Saved entries:
──────────

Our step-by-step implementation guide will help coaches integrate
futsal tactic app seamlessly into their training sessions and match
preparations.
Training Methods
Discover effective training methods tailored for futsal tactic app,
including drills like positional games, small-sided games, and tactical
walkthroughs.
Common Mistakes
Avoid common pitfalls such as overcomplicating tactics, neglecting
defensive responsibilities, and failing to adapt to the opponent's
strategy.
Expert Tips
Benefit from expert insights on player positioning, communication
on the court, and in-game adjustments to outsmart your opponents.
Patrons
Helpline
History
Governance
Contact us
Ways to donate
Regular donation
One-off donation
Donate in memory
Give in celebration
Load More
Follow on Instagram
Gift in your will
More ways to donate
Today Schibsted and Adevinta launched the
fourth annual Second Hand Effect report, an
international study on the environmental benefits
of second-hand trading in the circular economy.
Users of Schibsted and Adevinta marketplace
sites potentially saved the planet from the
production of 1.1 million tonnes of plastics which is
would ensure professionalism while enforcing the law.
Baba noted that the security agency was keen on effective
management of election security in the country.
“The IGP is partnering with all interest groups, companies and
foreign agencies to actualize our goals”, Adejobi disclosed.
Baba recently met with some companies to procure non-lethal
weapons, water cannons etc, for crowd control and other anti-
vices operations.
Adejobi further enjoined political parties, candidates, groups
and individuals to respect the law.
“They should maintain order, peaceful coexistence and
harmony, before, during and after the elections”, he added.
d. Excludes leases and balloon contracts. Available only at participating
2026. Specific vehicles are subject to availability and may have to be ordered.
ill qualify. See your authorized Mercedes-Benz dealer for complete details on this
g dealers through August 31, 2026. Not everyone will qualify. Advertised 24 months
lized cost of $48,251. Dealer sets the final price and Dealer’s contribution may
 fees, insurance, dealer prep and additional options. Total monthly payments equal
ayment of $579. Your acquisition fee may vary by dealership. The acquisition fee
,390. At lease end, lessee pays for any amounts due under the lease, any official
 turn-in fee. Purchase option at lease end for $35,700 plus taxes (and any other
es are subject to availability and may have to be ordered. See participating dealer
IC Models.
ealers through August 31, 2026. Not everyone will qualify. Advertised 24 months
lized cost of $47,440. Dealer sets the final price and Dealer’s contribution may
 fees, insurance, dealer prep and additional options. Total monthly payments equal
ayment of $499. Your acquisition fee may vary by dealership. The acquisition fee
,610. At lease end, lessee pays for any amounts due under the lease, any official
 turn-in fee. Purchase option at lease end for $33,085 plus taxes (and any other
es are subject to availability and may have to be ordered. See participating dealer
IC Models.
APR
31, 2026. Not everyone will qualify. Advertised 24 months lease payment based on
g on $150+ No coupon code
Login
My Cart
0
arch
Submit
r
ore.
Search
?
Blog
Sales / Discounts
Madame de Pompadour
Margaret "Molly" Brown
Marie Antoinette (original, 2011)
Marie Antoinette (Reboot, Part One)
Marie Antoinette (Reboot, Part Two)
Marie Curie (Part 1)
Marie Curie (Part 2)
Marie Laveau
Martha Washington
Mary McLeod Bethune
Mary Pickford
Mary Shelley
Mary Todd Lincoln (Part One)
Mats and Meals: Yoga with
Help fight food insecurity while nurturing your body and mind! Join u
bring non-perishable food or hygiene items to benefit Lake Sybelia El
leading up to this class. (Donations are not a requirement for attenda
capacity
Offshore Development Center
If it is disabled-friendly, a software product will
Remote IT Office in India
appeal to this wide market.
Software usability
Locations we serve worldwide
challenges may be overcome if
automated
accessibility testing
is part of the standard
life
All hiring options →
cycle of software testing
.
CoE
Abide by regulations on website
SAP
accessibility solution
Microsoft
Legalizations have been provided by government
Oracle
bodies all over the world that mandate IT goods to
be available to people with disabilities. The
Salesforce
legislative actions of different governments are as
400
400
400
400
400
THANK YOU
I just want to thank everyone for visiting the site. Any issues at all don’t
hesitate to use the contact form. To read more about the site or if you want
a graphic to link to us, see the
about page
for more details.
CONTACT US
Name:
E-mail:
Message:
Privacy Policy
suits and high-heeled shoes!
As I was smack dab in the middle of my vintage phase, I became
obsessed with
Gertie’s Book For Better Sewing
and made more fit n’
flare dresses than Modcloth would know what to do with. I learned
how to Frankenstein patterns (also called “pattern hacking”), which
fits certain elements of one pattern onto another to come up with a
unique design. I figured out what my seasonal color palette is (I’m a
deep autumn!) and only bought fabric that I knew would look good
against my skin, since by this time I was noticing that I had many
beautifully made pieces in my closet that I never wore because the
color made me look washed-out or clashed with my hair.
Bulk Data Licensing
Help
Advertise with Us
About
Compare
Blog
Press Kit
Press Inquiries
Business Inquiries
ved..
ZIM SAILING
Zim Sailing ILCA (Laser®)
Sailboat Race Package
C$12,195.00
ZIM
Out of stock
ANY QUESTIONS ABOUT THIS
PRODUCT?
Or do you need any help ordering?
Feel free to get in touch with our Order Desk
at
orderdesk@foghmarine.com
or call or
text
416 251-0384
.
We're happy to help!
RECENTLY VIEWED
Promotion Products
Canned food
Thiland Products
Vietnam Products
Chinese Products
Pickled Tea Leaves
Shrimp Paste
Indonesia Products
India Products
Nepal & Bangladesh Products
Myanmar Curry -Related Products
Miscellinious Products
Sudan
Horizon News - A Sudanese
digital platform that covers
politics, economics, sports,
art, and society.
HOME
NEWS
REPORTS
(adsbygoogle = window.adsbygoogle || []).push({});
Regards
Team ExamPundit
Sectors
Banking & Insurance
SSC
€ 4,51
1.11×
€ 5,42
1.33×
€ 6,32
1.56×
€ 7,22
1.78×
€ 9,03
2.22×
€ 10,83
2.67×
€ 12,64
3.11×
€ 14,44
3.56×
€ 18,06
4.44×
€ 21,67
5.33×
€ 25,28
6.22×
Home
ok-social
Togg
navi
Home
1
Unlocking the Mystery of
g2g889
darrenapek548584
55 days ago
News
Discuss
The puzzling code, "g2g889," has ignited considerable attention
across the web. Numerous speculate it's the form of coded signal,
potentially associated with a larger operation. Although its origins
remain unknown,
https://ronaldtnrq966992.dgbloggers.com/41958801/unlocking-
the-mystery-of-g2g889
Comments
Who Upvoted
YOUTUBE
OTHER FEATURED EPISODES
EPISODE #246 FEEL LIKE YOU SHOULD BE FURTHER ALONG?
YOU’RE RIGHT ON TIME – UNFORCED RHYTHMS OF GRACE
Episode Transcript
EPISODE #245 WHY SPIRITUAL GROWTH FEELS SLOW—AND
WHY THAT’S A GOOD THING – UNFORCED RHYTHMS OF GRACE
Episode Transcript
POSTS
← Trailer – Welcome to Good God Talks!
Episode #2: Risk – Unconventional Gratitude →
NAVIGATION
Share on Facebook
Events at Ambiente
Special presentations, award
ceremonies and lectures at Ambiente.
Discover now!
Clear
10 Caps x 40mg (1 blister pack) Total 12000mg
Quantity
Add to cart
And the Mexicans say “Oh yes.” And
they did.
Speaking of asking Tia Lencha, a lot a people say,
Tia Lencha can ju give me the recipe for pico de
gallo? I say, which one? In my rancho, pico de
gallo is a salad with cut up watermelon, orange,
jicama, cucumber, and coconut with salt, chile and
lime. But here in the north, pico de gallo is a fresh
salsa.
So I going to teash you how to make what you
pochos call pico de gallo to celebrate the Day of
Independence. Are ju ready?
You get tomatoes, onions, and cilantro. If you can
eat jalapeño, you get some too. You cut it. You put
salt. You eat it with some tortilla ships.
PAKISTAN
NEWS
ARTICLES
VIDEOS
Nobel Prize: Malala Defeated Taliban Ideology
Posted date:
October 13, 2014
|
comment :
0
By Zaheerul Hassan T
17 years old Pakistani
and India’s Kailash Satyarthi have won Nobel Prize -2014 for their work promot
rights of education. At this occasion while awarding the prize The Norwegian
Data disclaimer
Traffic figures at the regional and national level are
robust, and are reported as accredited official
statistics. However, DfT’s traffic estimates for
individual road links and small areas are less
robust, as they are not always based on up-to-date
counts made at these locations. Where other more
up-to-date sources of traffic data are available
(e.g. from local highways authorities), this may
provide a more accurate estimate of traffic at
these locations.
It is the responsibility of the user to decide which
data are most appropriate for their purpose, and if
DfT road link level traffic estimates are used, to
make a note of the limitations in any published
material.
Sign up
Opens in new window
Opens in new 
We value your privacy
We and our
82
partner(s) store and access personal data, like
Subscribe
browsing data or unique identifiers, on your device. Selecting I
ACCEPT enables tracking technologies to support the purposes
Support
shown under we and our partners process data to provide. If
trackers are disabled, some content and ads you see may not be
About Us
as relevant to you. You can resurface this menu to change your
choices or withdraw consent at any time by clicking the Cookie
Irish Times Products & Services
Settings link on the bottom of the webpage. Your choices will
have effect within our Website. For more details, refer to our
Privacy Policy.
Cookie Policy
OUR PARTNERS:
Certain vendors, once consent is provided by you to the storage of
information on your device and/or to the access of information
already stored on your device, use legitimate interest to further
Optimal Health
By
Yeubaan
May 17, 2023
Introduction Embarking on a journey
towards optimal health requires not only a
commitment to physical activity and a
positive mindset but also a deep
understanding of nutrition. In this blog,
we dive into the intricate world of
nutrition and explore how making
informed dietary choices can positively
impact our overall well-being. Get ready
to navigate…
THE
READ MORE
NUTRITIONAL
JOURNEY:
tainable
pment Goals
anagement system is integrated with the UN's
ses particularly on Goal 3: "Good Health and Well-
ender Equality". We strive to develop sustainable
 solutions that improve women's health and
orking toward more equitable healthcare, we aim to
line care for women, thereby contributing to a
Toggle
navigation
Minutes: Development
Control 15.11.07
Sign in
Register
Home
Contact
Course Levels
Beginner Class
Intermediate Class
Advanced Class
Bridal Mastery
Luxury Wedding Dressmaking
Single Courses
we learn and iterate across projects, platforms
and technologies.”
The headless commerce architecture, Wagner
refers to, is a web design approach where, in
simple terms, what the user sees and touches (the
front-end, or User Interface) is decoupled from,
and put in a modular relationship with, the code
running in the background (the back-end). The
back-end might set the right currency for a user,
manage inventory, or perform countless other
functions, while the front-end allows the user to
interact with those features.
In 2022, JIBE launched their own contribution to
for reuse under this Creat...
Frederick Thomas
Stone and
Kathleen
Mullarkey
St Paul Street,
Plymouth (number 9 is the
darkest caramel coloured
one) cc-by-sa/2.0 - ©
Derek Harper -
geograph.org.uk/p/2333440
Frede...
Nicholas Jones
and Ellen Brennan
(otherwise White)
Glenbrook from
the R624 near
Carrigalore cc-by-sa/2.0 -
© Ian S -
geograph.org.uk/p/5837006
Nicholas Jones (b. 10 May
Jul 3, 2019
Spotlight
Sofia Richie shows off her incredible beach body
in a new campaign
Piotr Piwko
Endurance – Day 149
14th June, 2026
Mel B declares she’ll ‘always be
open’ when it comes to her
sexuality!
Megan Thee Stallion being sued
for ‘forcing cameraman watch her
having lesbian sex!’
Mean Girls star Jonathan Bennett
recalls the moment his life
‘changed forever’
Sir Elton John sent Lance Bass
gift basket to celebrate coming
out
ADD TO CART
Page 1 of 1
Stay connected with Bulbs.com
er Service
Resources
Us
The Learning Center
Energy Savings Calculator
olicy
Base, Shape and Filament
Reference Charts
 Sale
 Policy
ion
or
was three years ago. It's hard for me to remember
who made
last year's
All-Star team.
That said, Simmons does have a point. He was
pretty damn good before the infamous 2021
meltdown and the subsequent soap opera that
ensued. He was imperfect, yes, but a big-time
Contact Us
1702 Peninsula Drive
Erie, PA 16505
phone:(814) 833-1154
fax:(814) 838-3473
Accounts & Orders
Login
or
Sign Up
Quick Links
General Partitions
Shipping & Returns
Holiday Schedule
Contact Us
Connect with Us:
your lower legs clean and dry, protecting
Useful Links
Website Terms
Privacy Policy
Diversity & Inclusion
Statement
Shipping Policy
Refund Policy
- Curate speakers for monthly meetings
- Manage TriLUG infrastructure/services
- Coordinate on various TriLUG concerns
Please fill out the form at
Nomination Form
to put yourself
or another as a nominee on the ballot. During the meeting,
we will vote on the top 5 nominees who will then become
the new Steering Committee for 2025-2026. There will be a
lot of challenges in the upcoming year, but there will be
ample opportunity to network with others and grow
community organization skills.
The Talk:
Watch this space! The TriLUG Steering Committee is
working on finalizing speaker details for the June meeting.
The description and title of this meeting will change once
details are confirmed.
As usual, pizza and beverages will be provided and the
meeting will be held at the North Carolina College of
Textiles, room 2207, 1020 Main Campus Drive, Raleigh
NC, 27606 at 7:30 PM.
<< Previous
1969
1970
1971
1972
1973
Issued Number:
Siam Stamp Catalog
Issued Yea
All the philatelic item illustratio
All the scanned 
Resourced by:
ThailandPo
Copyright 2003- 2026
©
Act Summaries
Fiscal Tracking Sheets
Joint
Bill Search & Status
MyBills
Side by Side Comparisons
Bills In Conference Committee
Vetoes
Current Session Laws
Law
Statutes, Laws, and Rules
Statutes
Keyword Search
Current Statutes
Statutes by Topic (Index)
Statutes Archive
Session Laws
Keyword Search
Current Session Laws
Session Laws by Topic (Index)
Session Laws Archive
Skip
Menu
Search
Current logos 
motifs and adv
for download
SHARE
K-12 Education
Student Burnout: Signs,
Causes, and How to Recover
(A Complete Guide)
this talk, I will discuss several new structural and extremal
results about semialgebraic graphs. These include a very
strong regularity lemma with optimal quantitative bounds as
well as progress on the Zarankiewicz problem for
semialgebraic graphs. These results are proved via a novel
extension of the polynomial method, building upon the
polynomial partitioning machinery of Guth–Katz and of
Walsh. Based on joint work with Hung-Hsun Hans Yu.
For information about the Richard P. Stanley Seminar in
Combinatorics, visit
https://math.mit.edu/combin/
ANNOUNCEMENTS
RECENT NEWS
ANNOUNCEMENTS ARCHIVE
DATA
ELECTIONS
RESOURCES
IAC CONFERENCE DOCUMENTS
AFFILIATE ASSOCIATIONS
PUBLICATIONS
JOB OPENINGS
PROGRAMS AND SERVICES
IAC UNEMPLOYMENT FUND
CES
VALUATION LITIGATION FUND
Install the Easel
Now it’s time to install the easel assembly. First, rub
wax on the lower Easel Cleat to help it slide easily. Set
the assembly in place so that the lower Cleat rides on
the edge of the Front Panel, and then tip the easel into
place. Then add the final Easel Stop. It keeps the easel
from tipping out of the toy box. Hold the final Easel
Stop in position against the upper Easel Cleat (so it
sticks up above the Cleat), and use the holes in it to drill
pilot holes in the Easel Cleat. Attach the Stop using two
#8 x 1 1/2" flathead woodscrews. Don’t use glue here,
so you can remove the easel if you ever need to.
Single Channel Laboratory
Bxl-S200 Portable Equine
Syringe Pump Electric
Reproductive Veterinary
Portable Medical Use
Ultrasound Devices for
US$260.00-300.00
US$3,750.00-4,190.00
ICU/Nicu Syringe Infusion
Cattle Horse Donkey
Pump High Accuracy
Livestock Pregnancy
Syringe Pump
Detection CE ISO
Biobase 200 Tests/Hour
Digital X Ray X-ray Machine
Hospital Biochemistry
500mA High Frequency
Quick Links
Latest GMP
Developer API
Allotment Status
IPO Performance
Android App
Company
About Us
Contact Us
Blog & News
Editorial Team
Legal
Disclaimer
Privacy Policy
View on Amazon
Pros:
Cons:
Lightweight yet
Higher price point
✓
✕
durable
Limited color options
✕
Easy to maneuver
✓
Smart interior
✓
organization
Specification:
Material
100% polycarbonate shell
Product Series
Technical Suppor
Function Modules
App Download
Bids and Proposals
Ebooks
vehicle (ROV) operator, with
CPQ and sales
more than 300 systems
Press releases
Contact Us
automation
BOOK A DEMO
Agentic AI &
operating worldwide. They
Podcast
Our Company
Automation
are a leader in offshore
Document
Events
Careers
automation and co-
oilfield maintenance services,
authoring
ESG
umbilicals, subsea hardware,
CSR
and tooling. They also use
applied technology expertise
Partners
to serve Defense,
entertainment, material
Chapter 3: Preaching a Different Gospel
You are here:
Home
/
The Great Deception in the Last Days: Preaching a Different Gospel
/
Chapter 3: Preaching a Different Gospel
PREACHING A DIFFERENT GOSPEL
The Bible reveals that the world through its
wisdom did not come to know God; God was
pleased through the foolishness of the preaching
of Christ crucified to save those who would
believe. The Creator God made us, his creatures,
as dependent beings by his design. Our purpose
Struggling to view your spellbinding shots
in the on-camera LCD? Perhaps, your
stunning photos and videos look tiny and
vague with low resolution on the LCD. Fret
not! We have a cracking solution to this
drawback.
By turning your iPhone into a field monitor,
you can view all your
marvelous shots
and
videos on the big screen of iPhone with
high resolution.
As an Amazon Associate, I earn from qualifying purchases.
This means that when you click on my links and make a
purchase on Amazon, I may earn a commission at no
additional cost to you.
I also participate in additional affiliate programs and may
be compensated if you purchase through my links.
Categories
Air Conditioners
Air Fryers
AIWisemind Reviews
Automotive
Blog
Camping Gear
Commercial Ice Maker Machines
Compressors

──────────

Your instructions: Filter the entries down to the lines with the word "effective" in them, and copy those lines.

Answer:
Discover effective training methods tailored for futsal tactic app,
Baba noted that the security agency was keen on effective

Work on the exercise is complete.